Why Practice?

Version 2I was in my senior year of my undergraduate studies, during my apprentice teaching semester. I shared an off-campus apartment with two other men, one a music major the other a psychology major. One day, after I had been practicing my clarinet, the music major said to me, “I don’t like listening to people practice.” Naturally I asked him why this was and he said that it was because when the people he knew practiced, they paid little attention to tone, and most of their attention to practicing notes. I asked him if that was true of me too, and he said that it was.

All these 39 years later, I have recently remembered those words and reflected on them. I have realized that the practice sessions I enjoy the most are the ones in which I am being most expressive; the ones in which I lose myself in the music and “play my heart out.” On the other hand, my least favorite practice sessions are those that are aptly described by my former room mate’s words; the ones in which I am merely practicing notes, drilling myself over and over until I play a passage with the correct notes. Of course, this kind of attention to right notes is necessary, but it is a temporary departure from what should be the main point of playing a musical instrument in the first place, which is to express something of the human heart and spirit.

Suzuki, the famed violin pedagogue, often spoke of the intimacy between heart, soul and music. To him, music was as essential to life and human compassion as the air we breathe. How unfortunate that some teachers have cherry picked playing by ear from the totality of Suzuki’s philosophy and method, forgetting or laying aside the development of beauty of tone and expressiveness in favor of playing dry renditions of Twinkle ad nauseam. Ever since the National Core Arts Standards were released with the pervasive presence of expressive intent throughout them, I have found it both energizing and challenging to frame every musical experience in the context of expressiveness. Yet that is exactly the point of art in general and music in particular–to express something personal from one musician to other musicians and beyond them to audiences. It has also caused me to call into question the premise that performances of classical music must be “authentic.” If a musician’s primary mission is to convey someone else’s expressive intent, then musicians are left with an enterprise that is marginally relevant to them at best. Whether the mandate is to reproduce a composer’s intent, or to follow strict instructions from a conductor, preparing performances to present to an audience without the creative freedom to convey personal meaning is rendering music study largely superficial, and limiting the true power and benefit of musical study.

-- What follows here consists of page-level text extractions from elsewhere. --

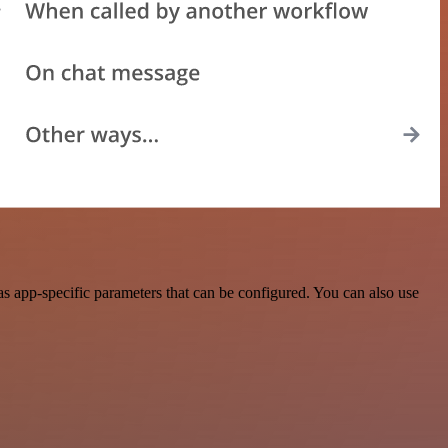
s app-specific parameters that can be configured. You can also use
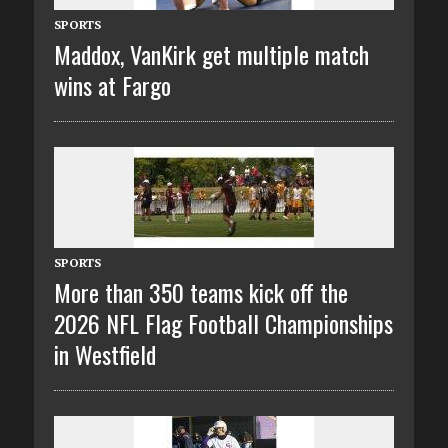
SPORTS
Maddox, VanKirk get multiple match
wins at Fargo
SPORTS
More than 350 teams kick off the
2026 NFL Flag Football Championships
in Westfield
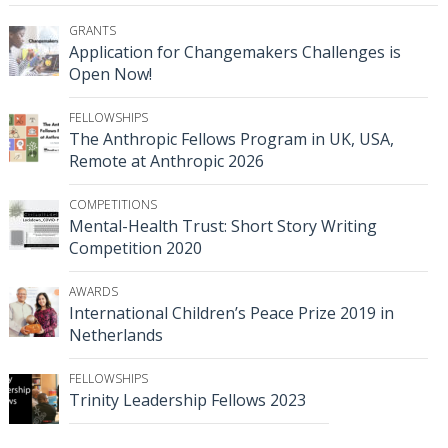
GRANTS
Application for Changemakers Challenges is
Open Now!
FELLOWSHIPS
The Anthropic Fellows Program in UK, USA,
Remote at Anthropic 2026
COMPETITIONS
Mental-Health Trust: Short Story Writing
Competition 2020
AWARDS
International Children’s Peace Prize 2019 in
Netherlands
FELLOWSHIPS
Trinity Leadership Fellows 2023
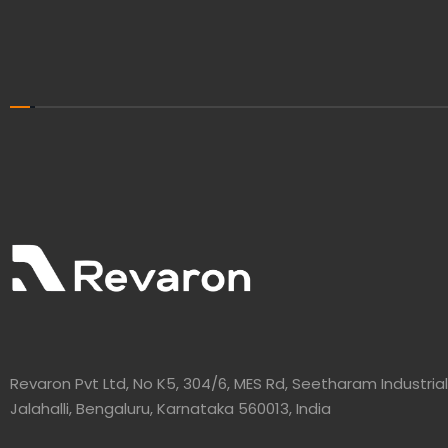
Revaron Pvt Ltd, No K5, 304/6, MES Rd, Seetharam Industrial
Jalahalli, Bengaluru, Karnataka 560013, India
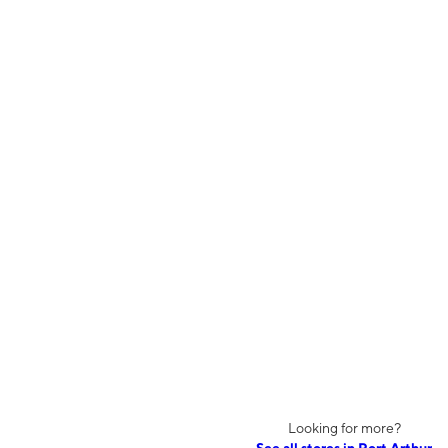
Looking for more?
See all stores in Port Arthur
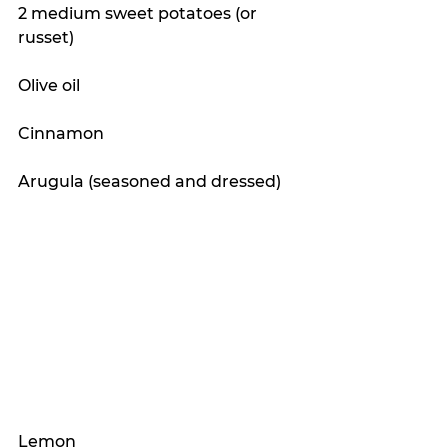
2 medium sweet potatoes (or 
russet)
Olive oil
Cinnamon 
Arugula (seasoned and dressed)
Lemon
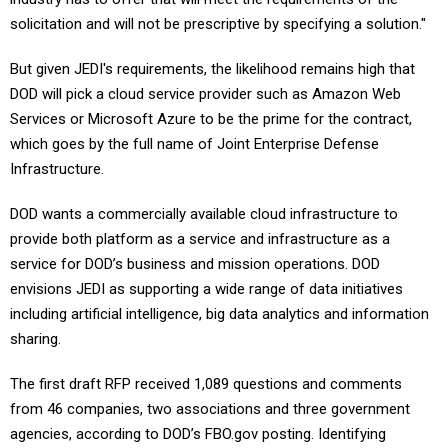
solicitation and will not be prescriptive by specifying a solution."
But given JEDI's requirements, the likelihood remains high that
DOD will pick a cloud service provider such as Amazon Web
Services or Microsoft Azure to be the prime for the contract,
which goes by the full name of Joint Enterprise Defense
Infrastructure.
DOD wants a commercially available cloud infrastructure to
provide both platform as a service and infrastructure as a
service for DOD’s business and mission operations. DOD
envisions JEDI as supporting a wide range of data initiatives
including artificial intelligence, big data analytics and information
sharing.
The first draft RFP received 1,089 questions and comments
from 46 companies, two associations and three government
agencies, according to DOD’s FBO.gov posting. Identifying
information was stripped from the questions and comments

If someone tells me about something about which they have strong feelings, those feelings are conveyed to me in body language, voice inflection, as well as the words themselves. Their feelings then interact with my own feelings born out of my own experience and interests, and are given an additional meaning that is personal and somewhat unique to me. If the person is telling me about a life event they have celebrated and are happy and excited about, anybody hearing them talk about it will get that the feelings being expressed are happiness and excitement, but my version of those emotions are different from others’ based on how I personally feel when I am happy or excited over a similar life event. The same is true with music. Whereas musicians may universally agree that Beethoven was expressing anger, or Haydn was expressing humor, individual musicians or non-musicians will relate to that anger or human in unique ways, influenced by life experiences only they have responded to in unique ways.  So it is here, in the mixing of life experiences and music that we as music educators much grant our students the freedom to interpret music they hear and perform in our rehearsals and classrooms in personal ways even when those ways are different from how we would dictate an interpretation to them were we to assume the role of traditional maestro.

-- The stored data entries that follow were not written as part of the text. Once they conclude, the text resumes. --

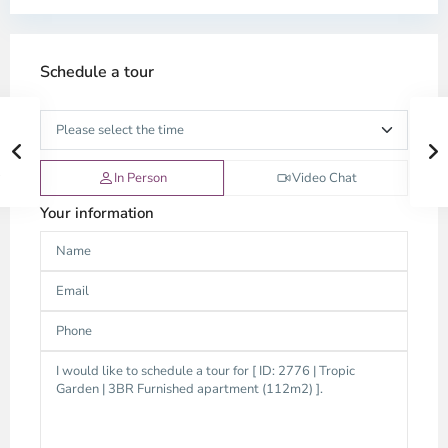
Schedule a tour
In Person
Video Chat
Your information
Thao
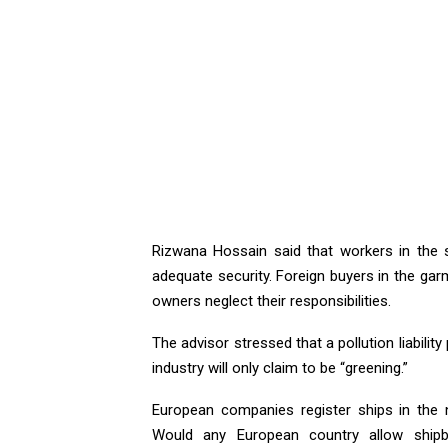
Rizwana Hossain said that workers in the s
adequate security. Foreign buyers in the gar
owners neglect their responsibilities.
The advisor stressed that a pollution liabilit
industry will only claim to be “greening.”
European companies register ships in the
Would any European country allow shipb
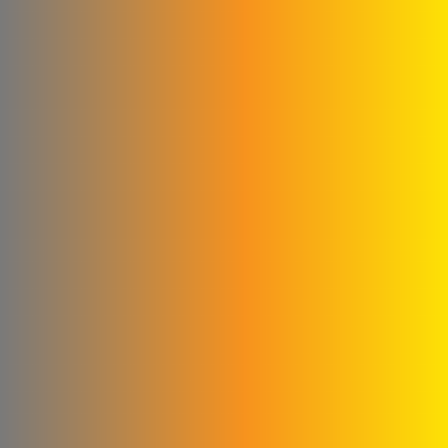
Ford
Fahda Company For
Health Food Limited
Liability
Four Seasons Company
Fitna and Yahya Company
ivory for cashew
production
United business
Matad & Hallaq Food
Industries Co.
Kamel & Ali Al Shahrour
Company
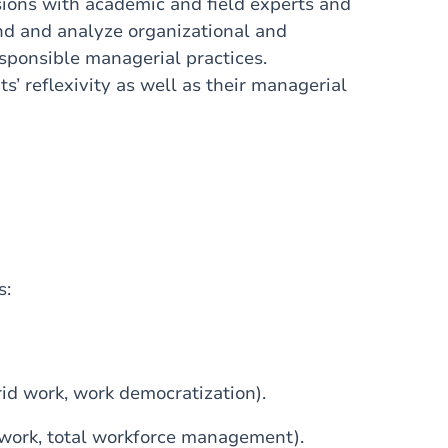
sions with academic and field experts and
and and analyze organizational and
esponsible managerial practices.
s’ reflexivity as well as their managerial
s:
id work, work democratization).
work, total workforce management).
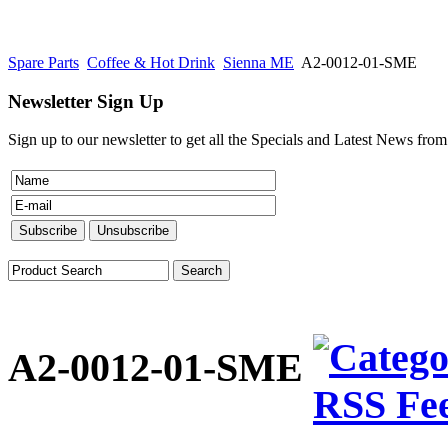
Spare Parts
Coffee & Hot Drink
Sienna ME
A2-0012-01-SME
Newsletter Sign Up
Sign up to our newsletter to get all the Specials and Latest News fro
A2-0012-01-SME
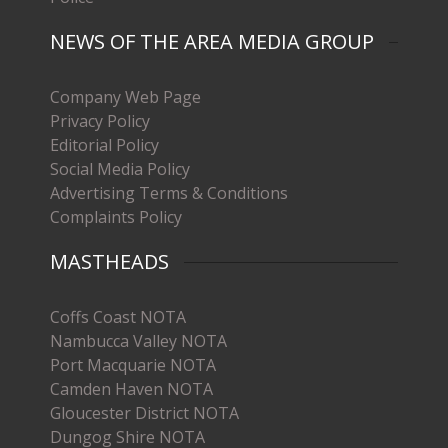
NEWS OF THE AREA MEDIA GROUP
Company Web Page
Privacy Policy
Editorial Policy
Social Media Policy
Advertising Terms & Conditions
Complaints Policy
MASTHEADS
Coffs Coast NOTA
Nambucca Valley NOTA
Port Macquarie NOTA
Camden Haven NOTA
Gloucester District NOTA
Dungog Shire NOTA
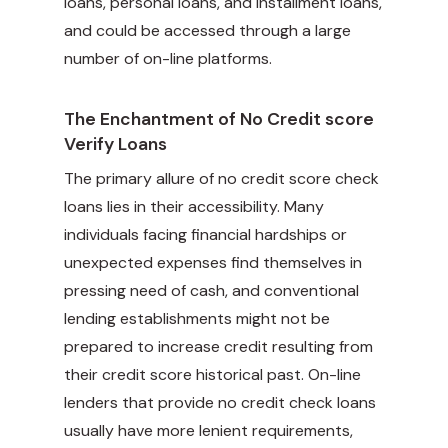
loans, personal loans, and installment loans,
and could be accessed through a large
number of on-line platforms.
The Enchantment of No Credit score
Verify Loans
The primary allure of no credit score check
loans lies in their accessibility. Many
individuals facing financial hardships or
unexpected expenses find themselves in
pressing need of cash, and conventional
lending establishments might not be
prepared to increase credit resulting from
their credit score historical past. On-line
lenders that provide no credit check loans
usually have more lenient requirements,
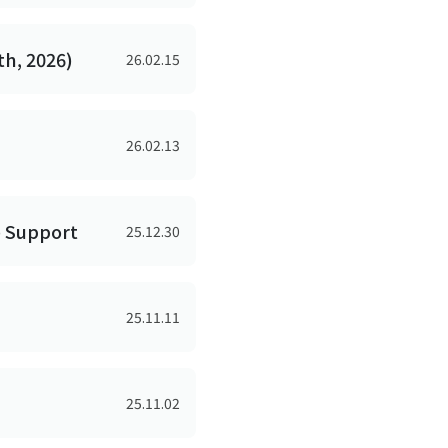
h, 2026)
26.02.15
26.02.13
e Support
25.12.30
25.11.11
25.11.02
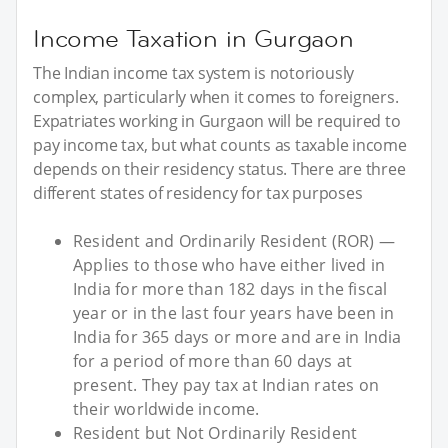
Income Taxation in Gurgaon
The Indian income tax system is notoriously
complex, particularly when it comes to foreigners.
Expatriates working in Gurgaon will be required to
pay income tax, but what counts as taxable income
depends on their residency status. There are three
different states of residency for tax purposes
Resident and Ordinarily Resident (ROR) —
Applies to those who have either lived in
India for more than 182 days in the fiscal
year or in the last four years have been in
India for 365 days or more and are in India
for a period of more than 60 days at
present. They pay tax at Indian rates on
their worldwide income.
Resident but Not Ordinarily Resident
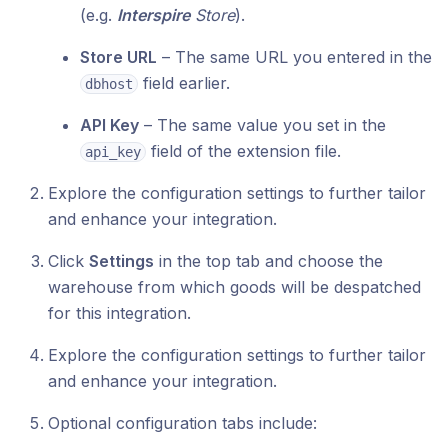
(e.g.
Interspire
Store
).
Store URL
– The same URL you entered in the
field earlier.
dbhost
API Key
– The same value you set in the
field of the extension file.
api_key
Explore the configuration settings to further tailor
and enhance your integration.
Click
Settings
in the top tab and choose the
warehouse from which goods will be despatched
for this integration.
Explore the configuration settings to further tailor
and enhance your integration.
Optional configuration tabs include:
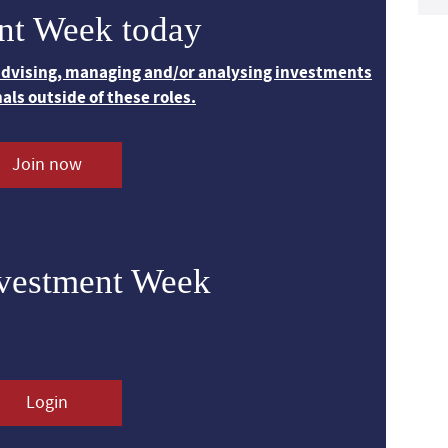
nt Week today
 advising, managing and/or analysing investments
nals outside of these roles.
Join now
nvestment Week
Login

In granting this freedom, we must prepare our students to create such interpretations by giving them ample experiences with music of the same idiom as that which they are preparing for performance or are listening to for responding to music activities. They must develop a “feel” for the music of Beethoven so that they can relate their own lives to what Beethoven invested into his music. The same is true of any composer of any idiom or time period. Interpretation is the melding of two contexts: that of the creator and that of the performer. The later must understand the former, but be left the latitude to understand the former in his or her own cultural and personal contexts. The more the students have a “feel” for a composer’s music, the more they will be able to understand it based on how they feel when they play, sing or hear it.

When this is applied to practicing or rehearsing, more attention is often given to details. For example, when students are focused on beauty of tone, they are concentrating on the expressiveness of perhaps only a single note, or a single phrase of music. This point is famously made in this moment from the movie Amadeus.

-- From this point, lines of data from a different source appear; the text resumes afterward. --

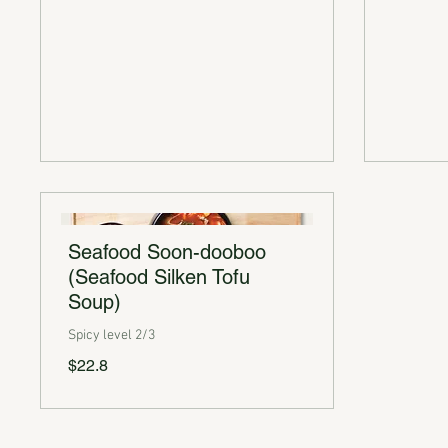
Seafood Soon-dooboo
(Seafood Silken Tofu
Soup)
Spicy level 2/3
$22.8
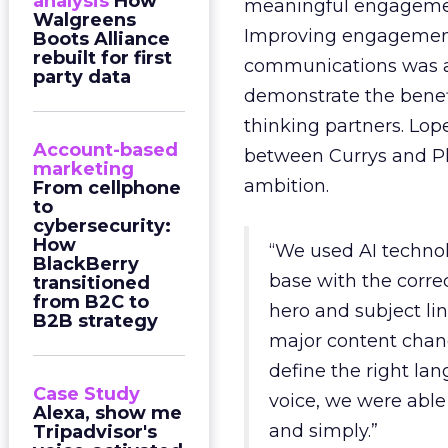
analysis
How
meaningful engagemen
Walgreens
Improving engagemen
Boots Alliance
rebuilt for first
communications was a
party data
demonstrate the benefi
thinking partners. Lop
Account-based
between Currys and Ph
marketing
ambition.
From cellphone
to
cybersecurity:
How
“We used AI techno
BlackBerry
base with the corre
transitioned
from B2C to
hero and subject l
B2B strategy
major content chang
define the right la
Case Study
voice, we were abl
Alexa, show me
and simply.”
Tripadvisor's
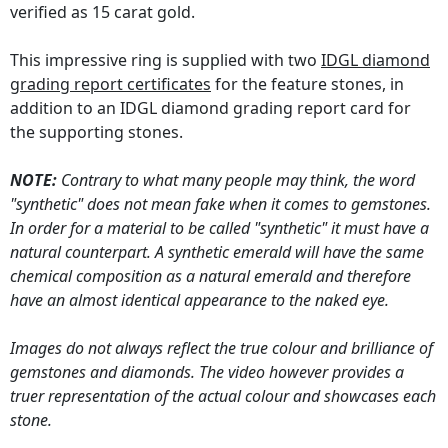
verified as 15 carat gold.
This impressive ring is supplied with two
IDGL diamond
grading report certificates
for the feature stones, in
addition to an IDGL diamond grading report card for
the supporting stones.
NOTE:
Contrary to what many people may think, the word
"synthetic" does not mean fake when it comes to gemstones.
In order for a material to be called "synthetic" it must have a
natural counterpart. A synthetic emerald will have the same
chemical composition as a natural emerald and therefore
have an almost identical appearance to the naked eye.
Images do not always reflect the true colour and brilliance of
gemstones and diamonds. The video however provides a
truer representation of the actual colour and showcases each
stone.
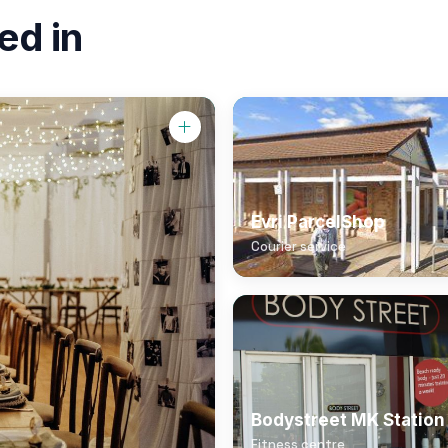
ed in
Evri ParcelShop
Courier service
Bodystreet MK Station
Fitness centre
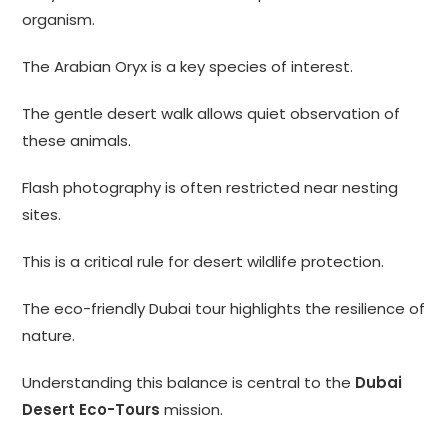
organism.
The Arabian Oryx is a key species of interest.
The gentle desert walk allows quiet observation of
these animals.
Flash photography is often restricted near nesting
sites.
This is a critical rule for desert wildlife protection.
The eco-friendly Dubai tour highlights the resilience of
nature.
Understanding this balance is central to the
Dubai
Desert Eco-Tours
mission.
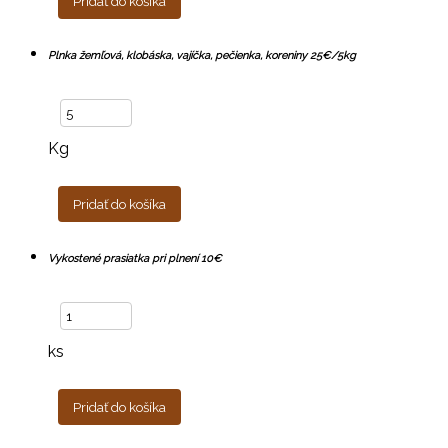
Pridať do košíka
Plnka žemľová, klobáska, vajíčka, pečienka, koreniny 25€/5kg
Kg
Pridať do košíka
Vykostené prasiatka pri plnení 10€
ks
Pridať do košíka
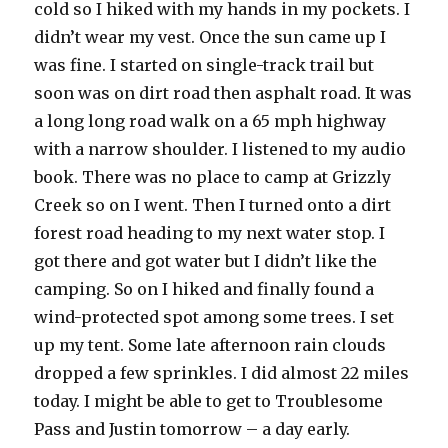
cold so I hiked with my hands in my pockets. I
didn’t wear my vest. Once the sun came up I
was fine. I started on single-track trail but
soon was on dirt road then asphalt road. It was
a long long road walk on a 65 mph highway
with a narrow shoulder. I listened to my audio
book. There was no place to camp at Grizzly
Creek so on I went. Then I turned onto a dirt
forest road heading to my next water stop. I
got there and got water but I didn’t like the
camping. So on I hiked and finally found a
wind-protected spot among some trees. I set
up my tent. Some late afternoon rain clouds
dropped a few sprinkles. I did almost 22 miles
today. I might be able to get to Troublesome
Pass and Justin tomorrow – a day early.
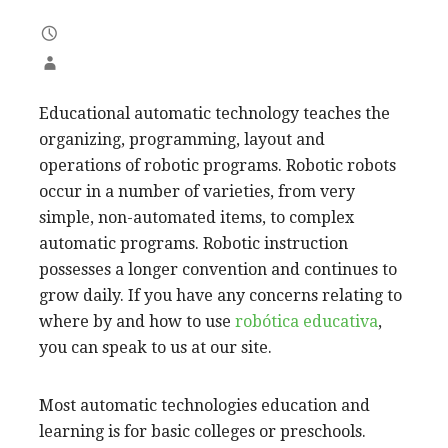
Educational automatic technology teaches the
organizing, programming, layout and
operations of robotic programs. Robotic robots
occur in a number of varieties, from very
simple, non-automated items, to complex
automatic programs. Robotic instruction
possesses a longer convention and continues to
grow daily. If you have any concerns relating to
where by and how to use
robótica educativa
,
you can speak to us at our site.
Most automatic technologies education and
learning is for basic colleges or preschools.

Salieri’s attention to that first sustained note is exactly the focus on expressive detail that is necessary for music to be understood as an expressive power. For Salieri, the miracle of this music is not in the specific pitches or even in the literal dynamics, but in the way in which these things are used for expressive effect. It should not be necessary for children to wait until they are in college or even high school to experience this level of musical sensitivity. The vibrant imaginations of children are perfect for exploring music in all of its expressiveness, much more for than for exploring the names of lines and spaces and the memorizing of vocabulary lists. These too must be included in our music instruction, but they should not become the primary focus.